Jednak krzywdzące dla korników jest stwierdzenie, że za szkody w drewnie odpowiedzialne są wyłącznie te owady. Częściej bowiem zalegają się w drewnie kołatki, tykotki czy spuszczele. A warunki domowe są dla takich owadów szczególnie atrakcyjne. Osadzają się one nie tylko w elementach konstrukcyjnych, ale także w meblach. O tym, że nasz dom zaatakowały szkodniki świadczyć będą pojawiając się na powierzchni drewna wydrążone tunele oraz dźwięki, jakie temu drążeniu towarzyszą. Gatunek owada można rozpoznać na podstawie kształtu tuneli.
Aby uchronić drewno przed owadami, należy je odpowiednio przygotować. Ważne, by do budowy wykorzystywać wyłącznie drewno dobrze wysuszone i zaimpregnowane. Jest to niezwykle ważne ponieważ zaatakowany surowiec, w którym wydrążone są liczne i czasem głębokie tunele, staje się mniej wytrzymały. W przypadku dużych uszkodzeń konieczna może okazać się wymiana całego drewnianego elementu, dlatego tak ważna jest profilaktyka i zabezpieczenie tego surowca. Co jednak, gdy owady już się pojawią?

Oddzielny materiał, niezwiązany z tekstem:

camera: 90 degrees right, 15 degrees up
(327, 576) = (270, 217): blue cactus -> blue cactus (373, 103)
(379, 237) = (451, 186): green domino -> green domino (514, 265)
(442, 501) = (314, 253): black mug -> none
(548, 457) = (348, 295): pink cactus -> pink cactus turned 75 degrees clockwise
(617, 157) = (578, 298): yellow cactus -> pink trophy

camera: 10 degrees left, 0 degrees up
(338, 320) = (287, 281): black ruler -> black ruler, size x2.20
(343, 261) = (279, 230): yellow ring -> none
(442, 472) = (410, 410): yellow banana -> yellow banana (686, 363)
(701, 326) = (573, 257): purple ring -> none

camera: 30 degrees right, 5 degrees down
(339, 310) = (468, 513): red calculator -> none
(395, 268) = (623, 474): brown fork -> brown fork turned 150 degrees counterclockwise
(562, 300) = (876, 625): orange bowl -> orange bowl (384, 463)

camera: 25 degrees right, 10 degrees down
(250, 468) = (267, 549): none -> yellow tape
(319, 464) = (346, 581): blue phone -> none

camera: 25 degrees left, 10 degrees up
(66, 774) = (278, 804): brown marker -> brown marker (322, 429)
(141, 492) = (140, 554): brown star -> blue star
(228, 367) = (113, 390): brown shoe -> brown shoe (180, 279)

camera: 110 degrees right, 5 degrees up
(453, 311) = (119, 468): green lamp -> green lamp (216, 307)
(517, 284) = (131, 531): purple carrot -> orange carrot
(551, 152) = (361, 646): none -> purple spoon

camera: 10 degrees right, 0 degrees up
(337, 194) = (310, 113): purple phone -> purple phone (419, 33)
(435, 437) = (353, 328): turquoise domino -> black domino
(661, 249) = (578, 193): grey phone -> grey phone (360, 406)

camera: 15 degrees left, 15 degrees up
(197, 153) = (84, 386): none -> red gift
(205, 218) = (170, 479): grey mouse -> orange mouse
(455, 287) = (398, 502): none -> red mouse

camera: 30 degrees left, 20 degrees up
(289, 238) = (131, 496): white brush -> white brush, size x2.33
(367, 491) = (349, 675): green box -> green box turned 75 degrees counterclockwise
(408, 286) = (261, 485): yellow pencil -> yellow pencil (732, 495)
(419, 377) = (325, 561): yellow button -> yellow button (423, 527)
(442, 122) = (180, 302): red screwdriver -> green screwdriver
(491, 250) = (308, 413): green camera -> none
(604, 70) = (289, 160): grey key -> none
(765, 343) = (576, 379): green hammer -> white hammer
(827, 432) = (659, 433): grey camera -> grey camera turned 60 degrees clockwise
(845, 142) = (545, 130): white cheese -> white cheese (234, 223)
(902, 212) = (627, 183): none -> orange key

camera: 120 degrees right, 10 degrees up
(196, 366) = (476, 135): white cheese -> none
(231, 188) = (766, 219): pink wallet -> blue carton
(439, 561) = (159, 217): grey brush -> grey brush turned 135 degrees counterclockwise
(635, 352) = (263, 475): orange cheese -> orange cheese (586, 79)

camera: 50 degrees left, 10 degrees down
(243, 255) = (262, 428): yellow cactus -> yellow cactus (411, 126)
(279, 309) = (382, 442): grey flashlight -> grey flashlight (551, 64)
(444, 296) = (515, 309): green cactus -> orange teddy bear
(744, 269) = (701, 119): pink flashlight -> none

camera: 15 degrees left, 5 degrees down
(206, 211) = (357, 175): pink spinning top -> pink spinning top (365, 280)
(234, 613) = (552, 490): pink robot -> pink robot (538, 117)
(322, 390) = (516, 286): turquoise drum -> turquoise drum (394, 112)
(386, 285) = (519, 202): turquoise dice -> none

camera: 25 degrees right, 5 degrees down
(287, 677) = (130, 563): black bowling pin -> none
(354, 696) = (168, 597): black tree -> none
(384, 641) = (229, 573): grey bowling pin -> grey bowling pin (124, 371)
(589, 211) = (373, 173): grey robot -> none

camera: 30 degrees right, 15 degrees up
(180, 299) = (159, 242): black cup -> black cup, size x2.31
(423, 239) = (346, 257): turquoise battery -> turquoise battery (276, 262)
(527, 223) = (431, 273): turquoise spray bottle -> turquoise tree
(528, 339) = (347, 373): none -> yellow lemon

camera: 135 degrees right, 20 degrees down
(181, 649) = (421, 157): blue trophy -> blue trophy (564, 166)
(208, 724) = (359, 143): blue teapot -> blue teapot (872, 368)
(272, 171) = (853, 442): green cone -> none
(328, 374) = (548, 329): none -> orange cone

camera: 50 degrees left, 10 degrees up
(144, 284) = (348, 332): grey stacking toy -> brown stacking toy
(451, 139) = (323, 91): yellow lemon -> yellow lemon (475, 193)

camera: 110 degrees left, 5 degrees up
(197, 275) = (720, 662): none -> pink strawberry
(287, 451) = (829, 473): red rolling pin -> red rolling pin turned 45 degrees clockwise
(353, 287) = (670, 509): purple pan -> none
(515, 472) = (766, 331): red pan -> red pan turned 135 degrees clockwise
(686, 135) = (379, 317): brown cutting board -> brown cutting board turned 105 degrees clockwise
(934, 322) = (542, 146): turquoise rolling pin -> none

Rozpoznanie gatunku jest podstawą do rozpoczęcia walki ze szkodnikami. Jak tylko zobaczymy wydrążone w drewnie tunele, albo usłyszymy odgłosy drążenia, należy wezwać fachowców. Profesjonalna firma usunie szkodniki w skuteczny sposób, przy okazji nie uszkadzając samego surowca. Korzystać będzie z jednej z dostępnych metod:
- chemicznej – drewno pokrywa się z zewnątrz lub w nawiercone otwory wprowadza się pod ciśnieniem specjalny środek, który zabije owady, jaja oraz zaimpregnuje drewno od środka,
- termiczna – ogrzewanie zainfekowanego elementu do temperatury powyżej 60 stopni, w której giną owady i ich jaja, używa się do tego specjalnych generatorów,
- gazowania (fumigacji) – budynek uszczelnia się, a następnie wprowadza do niego toksyczny gaz, który wnika w trudno dostępne miejsca; metoda stosowana, gdy owady zajęły znaczną część budynku, wymaga specjalnych kwalifikacji, a na czas jej prowadzenia dom muszą opuścić ludzie, zwierzęta i rośliny,
- mechaniczna – używana najrzadziej jako najmniej skuteczna i jednocześnie mocno ingerująca w drewno, polega na ociosaniu zniszczonej części drewna i przepchaniu widocznych kanałów drutem; zniszczone elementy trzeba wymienić.